Unraveling the mechanism and the key role of amorphous structure C-O-Fe in tetracycline degradation by activation of persulfate in lotus leaf-based red mud-modified biochar

In the present study, red mud modified lotus leaf biochar was synthesized using a low-cost and concise method. The experimental results showed that when RM-HBC=0.4 g/L, PDS=4 mM, pH=5.0, the RM-HBC-PDS system exhibited the best degradation effect on TC, with the highest removal rate of 98.61 %, the highest degradation kinetics of 0.0229 min(-1). Advanced characterization and density functional theory have demonstrated that the emergence of the C-O-Fe structure led to the redistribution of the surface charge of RM-HBC. This charge redistribution caused the electrons on the surface of RM-HBC to transfer from C to Fe through the C-O-Fe structure, forming an electron-rich center centered on Fe. The C-O-Fe structure facilitated the transformation of the Fe valence state within the RM-HBC while transmitting electrons, thus maintaining the regeneration of Fe(II). This further promoted the adsorption and activation ability of RM-HBC for PDS, thereby improving the degradation effect of TC in the system. XRD detection showed that the Fe3O4 crystal strength in RM-HBC after the reaction was significantly enhanced.

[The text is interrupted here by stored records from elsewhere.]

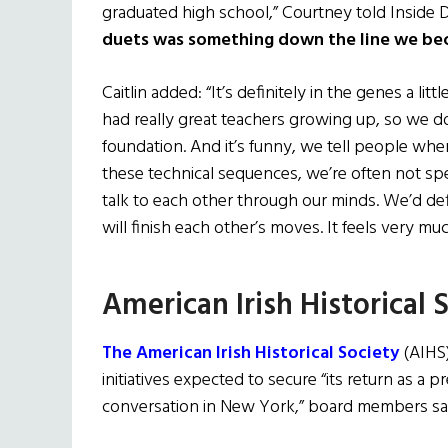
graduated high school,” Courtney told Inside D
duets was something down the line we be
Caitlin added: “It’s definitely in the genes a litt
had really great teachers growing up, so we d
foundation. And it’s funny, we tell people w
these technical sequences, we’re often not spe
talk to each other through our minds. We’d defi
will finish each other’s moves. It feels very mu
American Irish Historical 
The American Irish Historical Society
(AIHS)
initiatives expected to secure “its return as a p
conversation in New York,” board members sa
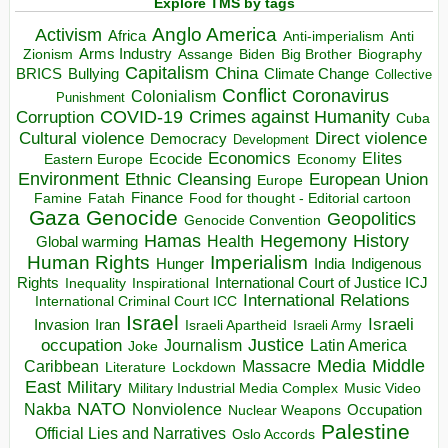
Explore TMS by tags
Anglo America
Activism
Africa
Anti-imperialism
Anti
Arms Industry
Biden
Big Brother
Zionism
Assange
Biography
Capitalism
China
BRICS
Climate Change
Bullying
Collective
Conflict
Coronavirus
Colonialism
Punishment
COVID-19
Crimes against Humanity
Corruption
Cuba
Direct violence
Cultural violence
Democracy
Development
Economics
Elites
Ecocide
Economy
Eastern Europe
Environment
European Union
Ethnic Cleansing
Europe
Finance
Food for thought - Editorial cartoon
Famine
Fatah
Gaza
Genocide
Geopolitics
Genocide Convention
Hegemony
Hamas
History
Health
Global warming
Human Rights
Imperialism
Indigenous
Hunger
India
Rights
Inspirational
International Court of Justice ICJ
Inequality
International Relations
International Criminal Court ICC
Israel
Israeli
Invasion
Iran
Israeli Apartheid
Israeli Army
occupation
Justice
Journalism
Latin America
Joke
Media
Middle
Caribbean
Massacre
Lockdown
Literature
East
Military
Military Industrial Media Complex
Music Video
NATO
Nakba
Nonviolence
Occupation
Nuclear Weapons
Palestine
Official Lies and Narratives
Oslo Accords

This was due to the C-O-Fe present on the surface of RM-HBC in the process of degradation of TC, which accelerated sustained electron transfer at C-O-Fe, leading to structural fracture, recombination, and ultimately the formation of Fe3O4 crystals. Intermediate detection and toxicity prediction showed that the toxicity of TC was significantly reduced. All the above results confirmed that this study not only achieved the efficient treatment of antibiotic wastewater but also realized the rational utilization of lotus leaf and red mud resources.